The electric harmonizer was invented in Japan in the early 1990’s and is patented in the United States and has a patent pending in Canada. The rights were acquired by Legend Power Ltd., a company jointly owned by G-Prop Holdings Limited and Cheung Kong Infrastructure Holdings Limited, both of which are listed on the Hong Kong Stock Exchange. LPSI acquired the Canadian rights and the U.S. option from Legend Power Ltd.

The electric harmonizer reduces and harmonizes the voltage, removes electrical spikes, and balances the three phases of power supply to users of electricity. As a result, the consumption (and monthly cost) of electrical power is reduced by between 10% and 15%.

There are in excess of 44,000 installations in Japan which include malls, department stores, office complexes, apartment buildings, government buildings and industrial sites. The electrical harmonizer will be manufactured by independent contractors in Japan, as well as a newly opened plant in Kowloon and a plant under design in China.

The transaction is subject to TGO raising approximately $3,560,000, of which $1,000,000 will comprise the cash portion of the purchase price. The balance of

the funds will be used for operating capital. On closing a finder’s fee of $1,000,000 in shares will be payable to Geoff Silcock, subject to the policies of the Canadian Venture Exchange.

LPSI Chairman and CEO, Gerald A. Gill, of West Vancouver, BC, will be appointed Chairman and CEO at the completion of the transaction. Mr. Gill has over 35 years of corporate management and marketing experience and has an extensive background in international trade. He was formerly the Chairman, President and CEO of Chai-Na-Ta Corporation, a publicly listed company on the TSE and NASDAQ OTC.

Texas Gas and Oil Inc. will undergo a name change to Legend Power Systems Inc.

Completion of the transaction is subject to a number of conditions, including, but not limited to, Canadian Venture Exchange acceptance and disinterested shareholder approval. The transaction cannot close until the required shareholder approval is obtained. There can be no assurance that the transaction will be completed as proposed or at all.
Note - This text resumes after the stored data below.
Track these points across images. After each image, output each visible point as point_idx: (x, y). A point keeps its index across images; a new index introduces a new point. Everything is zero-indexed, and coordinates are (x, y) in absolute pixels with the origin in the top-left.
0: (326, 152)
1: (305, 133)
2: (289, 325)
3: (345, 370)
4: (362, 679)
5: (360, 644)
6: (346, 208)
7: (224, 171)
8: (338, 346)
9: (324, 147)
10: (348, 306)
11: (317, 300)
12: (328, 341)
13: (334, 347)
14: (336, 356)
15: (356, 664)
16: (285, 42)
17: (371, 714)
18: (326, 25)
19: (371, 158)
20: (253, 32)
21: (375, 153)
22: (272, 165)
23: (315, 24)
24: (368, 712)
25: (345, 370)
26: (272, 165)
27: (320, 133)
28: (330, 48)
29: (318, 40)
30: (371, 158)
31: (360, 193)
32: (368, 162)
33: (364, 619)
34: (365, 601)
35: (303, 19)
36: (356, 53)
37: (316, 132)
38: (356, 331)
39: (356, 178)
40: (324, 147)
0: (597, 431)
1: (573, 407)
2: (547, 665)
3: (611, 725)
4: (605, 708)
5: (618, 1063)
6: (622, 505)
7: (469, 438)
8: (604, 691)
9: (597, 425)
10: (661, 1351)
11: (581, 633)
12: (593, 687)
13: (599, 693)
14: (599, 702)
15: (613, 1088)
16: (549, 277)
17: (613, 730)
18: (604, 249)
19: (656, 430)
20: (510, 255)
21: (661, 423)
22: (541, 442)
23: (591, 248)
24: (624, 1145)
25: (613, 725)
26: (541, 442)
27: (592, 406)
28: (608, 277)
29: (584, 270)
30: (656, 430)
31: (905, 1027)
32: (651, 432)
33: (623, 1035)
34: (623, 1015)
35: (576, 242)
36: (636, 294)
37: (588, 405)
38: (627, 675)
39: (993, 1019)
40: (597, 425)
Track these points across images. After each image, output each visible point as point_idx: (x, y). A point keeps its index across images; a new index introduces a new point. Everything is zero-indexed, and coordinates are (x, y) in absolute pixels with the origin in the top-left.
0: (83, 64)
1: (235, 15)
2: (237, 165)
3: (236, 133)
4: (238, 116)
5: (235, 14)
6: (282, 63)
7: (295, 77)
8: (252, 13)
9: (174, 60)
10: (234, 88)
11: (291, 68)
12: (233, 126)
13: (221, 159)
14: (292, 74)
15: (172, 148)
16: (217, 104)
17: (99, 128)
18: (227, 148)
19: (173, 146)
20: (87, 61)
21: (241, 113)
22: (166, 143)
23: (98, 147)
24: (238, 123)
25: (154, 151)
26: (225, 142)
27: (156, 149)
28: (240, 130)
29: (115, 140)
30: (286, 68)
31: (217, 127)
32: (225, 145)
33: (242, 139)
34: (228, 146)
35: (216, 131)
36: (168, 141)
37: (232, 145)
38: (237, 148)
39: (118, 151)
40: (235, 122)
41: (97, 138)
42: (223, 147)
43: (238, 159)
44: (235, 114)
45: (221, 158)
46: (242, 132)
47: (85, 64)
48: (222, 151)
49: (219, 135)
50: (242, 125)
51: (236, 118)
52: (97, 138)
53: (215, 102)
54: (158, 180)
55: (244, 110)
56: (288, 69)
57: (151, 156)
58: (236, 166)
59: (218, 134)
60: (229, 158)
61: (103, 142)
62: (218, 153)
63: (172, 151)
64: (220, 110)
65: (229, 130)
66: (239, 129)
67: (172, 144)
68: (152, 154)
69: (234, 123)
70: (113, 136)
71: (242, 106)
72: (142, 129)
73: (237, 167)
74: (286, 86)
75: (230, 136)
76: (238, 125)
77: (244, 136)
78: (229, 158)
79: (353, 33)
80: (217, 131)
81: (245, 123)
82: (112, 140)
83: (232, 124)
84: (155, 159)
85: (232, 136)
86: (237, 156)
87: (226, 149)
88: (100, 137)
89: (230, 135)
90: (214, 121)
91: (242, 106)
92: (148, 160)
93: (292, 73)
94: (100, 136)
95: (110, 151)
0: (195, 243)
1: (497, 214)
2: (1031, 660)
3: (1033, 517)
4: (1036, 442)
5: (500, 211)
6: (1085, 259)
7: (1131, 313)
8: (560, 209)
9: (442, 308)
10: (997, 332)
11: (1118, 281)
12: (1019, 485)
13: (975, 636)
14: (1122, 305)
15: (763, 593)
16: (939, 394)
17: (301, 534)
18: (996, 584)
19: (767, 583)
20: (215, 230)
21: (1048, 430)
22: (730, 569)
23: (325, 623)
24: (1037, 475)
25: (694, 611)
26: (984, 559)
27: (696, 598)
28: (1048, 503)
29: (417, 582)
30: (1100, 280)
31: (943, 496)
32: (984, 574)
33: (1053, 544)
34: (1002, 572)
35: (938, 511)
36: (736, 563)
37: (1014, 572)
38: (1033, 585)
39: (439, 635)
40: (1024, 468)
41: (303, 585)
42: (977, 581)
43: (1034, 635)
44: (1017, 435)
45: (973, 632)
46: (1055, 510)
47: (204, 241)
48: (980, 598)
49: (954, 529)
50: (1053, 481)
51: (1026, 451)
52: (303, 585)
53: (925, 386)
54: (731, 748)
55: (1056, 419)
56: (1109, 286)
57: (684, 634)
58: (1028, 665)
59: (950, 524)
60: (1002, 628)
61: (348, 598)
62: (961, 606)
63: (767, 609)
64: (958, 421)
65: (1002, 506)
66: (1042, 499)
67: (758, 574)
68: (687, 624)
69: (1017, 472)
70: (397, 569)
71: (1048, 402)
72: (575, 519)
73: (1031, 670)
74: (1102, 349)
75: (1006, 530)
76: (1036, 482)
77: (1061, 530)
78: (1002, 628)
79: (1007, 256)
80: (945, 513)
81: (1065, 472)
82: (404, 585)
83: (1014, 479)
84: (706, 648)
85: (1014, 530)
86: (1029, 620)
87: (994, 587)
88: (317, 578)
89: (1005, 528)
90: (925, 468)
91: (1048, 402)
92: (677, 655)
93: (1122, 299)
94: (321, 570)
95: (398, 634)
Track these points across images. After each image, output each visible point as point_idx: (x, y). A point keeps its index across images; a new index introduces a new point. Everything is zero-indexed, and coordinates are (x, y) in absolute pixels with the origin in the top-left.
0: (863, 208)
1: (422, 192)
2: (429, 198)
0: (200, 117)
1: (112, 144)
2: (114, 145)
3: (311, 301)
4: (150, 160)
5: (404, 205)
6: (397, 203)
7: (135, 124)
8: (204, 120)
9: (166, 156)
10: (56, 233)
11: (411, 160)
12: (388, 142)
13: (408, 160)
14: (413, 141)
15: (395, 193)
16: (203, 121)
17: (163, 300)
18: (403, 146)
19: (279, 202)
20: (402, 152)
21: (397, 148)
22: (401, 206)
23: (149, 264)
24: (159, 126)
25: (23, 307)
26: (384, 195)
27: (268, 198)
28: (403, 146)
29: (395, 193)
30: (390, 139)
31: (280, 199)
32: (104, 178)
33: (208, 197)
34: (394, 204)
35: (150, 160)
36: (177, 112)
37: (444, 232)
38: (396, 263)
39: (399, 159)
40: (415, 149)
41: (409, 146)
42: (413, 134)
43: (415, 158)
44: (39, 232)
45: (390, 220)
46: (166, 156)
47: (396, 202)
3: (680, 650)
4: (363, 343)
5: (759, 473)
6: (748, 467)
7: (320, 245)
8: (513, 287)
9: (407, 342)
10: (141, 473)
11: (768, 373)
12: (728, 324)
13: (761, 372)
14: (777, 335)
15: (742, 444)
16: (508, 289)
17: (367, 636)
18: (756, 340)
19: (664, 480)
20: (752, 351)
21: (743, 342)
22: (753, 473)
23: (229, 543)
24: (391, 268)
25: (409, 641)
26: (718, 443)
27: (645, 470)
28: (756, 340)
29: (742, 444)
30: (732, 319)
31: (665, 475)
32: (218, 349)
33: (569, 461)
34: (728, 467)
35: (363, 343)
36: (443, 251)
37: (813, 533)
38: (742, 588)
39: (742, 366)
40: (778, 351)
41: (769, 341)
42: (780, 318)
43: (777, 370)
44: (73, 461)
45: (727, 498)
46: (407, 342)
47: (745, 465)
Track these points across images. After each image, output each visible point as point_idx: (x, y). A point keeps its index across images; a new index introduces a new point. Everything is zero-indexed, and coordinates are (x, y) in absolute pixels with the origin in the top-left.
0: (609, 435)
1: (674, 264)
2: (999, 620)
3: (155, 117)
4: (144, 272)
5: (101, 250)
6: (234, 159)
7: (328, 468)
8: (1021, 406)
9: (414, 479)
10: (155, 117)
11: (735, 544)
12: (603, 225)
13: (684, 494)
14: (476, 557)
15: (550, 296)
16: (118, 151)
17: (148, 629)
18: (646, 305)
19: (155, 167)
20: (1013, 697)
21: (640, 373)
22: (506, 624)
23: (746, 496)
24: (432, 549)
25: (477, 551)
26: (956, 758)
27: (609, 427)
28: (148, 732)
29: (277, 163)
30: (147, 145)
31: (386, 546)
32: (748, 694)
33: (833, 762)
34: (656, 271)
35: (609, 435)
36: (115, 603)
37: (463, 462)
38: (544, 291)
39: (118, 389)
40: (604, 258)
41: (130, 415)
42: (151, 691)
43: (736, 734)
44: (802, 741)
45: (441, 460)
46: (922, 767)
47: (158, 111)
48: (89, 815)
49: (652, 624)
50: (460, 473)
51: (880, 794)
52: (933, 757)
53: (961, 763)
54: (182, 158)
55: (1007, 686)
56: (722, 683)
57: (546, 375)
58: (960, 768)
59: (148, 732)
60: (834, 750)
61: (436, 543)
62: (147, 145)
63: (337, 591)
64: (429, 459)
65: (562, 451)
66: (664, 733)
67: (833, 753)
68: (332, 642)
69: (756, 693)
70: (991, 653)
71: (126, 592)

Investors are cautioned that, except as disclosed in the management Information Circular to be prepared in connection with the transaction, any information released or received with respect to the reverse takeover may not be accurate or complete and should not be relied upon. Trading in the securities of TGO should be highly speculative.

The Canadian Venture Exchange has in no way passed upon the merits of the proposed transaction, and has neither approved or disapproved the contents of this press release.